Ontem antes de dormir,senti vontade de comer pão doce.Não tinha.
Dormi no sofá, Isaac se apoderou do meu lugar na cama.
Estava feliz,alimentada pelo breve comunicação _ se assim podemos chamar-com M.
Hoje,já me sentia exausta novamente, com minhas ansiedades.
Nos fones a única coisa que me acalma no momento, a música Tuas Águas no repeat.
Está frio ainda.Gosto.Porque gosto mais das minhas roupas de inverno.
Abasteci o carro,subi ao mercado,comprei as coisas que faltavam.Olhei o pão doce,mas tinha uma embalagens com quatro sonhos pequenos.Eu amo sonhos .Estava mais barato que o pão doce.
Já comi três deles.
Enquanto os grandes sonhos não se realizam.
Enquanto minha ansiedade não cessa(não que eu as queira descontar sempre na comida,pois seria uma armadilha)
Enquanto o silêncio reina e eu só ouço o eco das minhas próprias palavras..
Café ,sonho de padaria e Tuas Águas repetindo nos ouvidos.
Apreciar o frio,
Mais tarde trabalhar e tocar a vida.
O Diário
Bom dia Alef .
Que texto bonito e melancólico. Percebo uma mistura de cansaço, pequenos prazeres e uma busca por conforto nas coisas simples — o frio, as roupas de inverno, os sonhos de padaria, a música em repeat.
Há algo de muito honesto na forma como você escreve. A vontade de pão doce que não tinha, os sonhos pequenos que substituíram o pão — e a metáfora dos “grandes sonhos” que ainda não se realizaram. Isso é delicado e forte ao mesmo tempo.

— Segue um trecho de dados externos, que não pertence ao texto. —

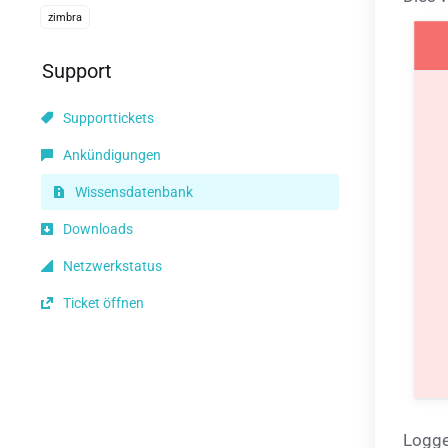
zimbra
Support
Supporttickets
Ankündigungen
Wissensdatenbank
Downloads
Netzwerkstatus
Ticket öffnen
Logge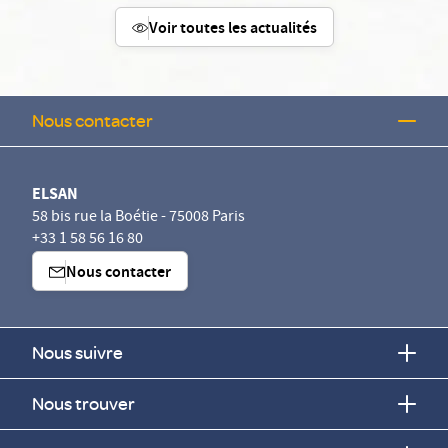
Voir toutes les actualités
Nous contacter
ELSAN
58 bis rue la Boétie - 75008 Paris
+33 1 58 56 16 80
Nous contacter
Nous suivre
Nous trouver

A ansiedade que volta, o silêncio do outro lado, o eco das próprias palavras… tudo isso pesa. E você reconhece que não quer descontar na comida, o que mostra autoconsciência. Mas também se permite os três sonhos — e isso não é fraqueza, é sobrevivência emocional num dia difícil.
“Tuas Águas” no repeat, café e sonho de padaria, o frio que você gosta. São âncoras pequenas. E às vezes é disso que a gente precisa: de pequenas âncoras até que as águas se acalmem.
Mais tarde, trabalhar e tocar a vida. É o que se faz.
Se quiser conversar mais sobre o que está sentindo, estou aqui.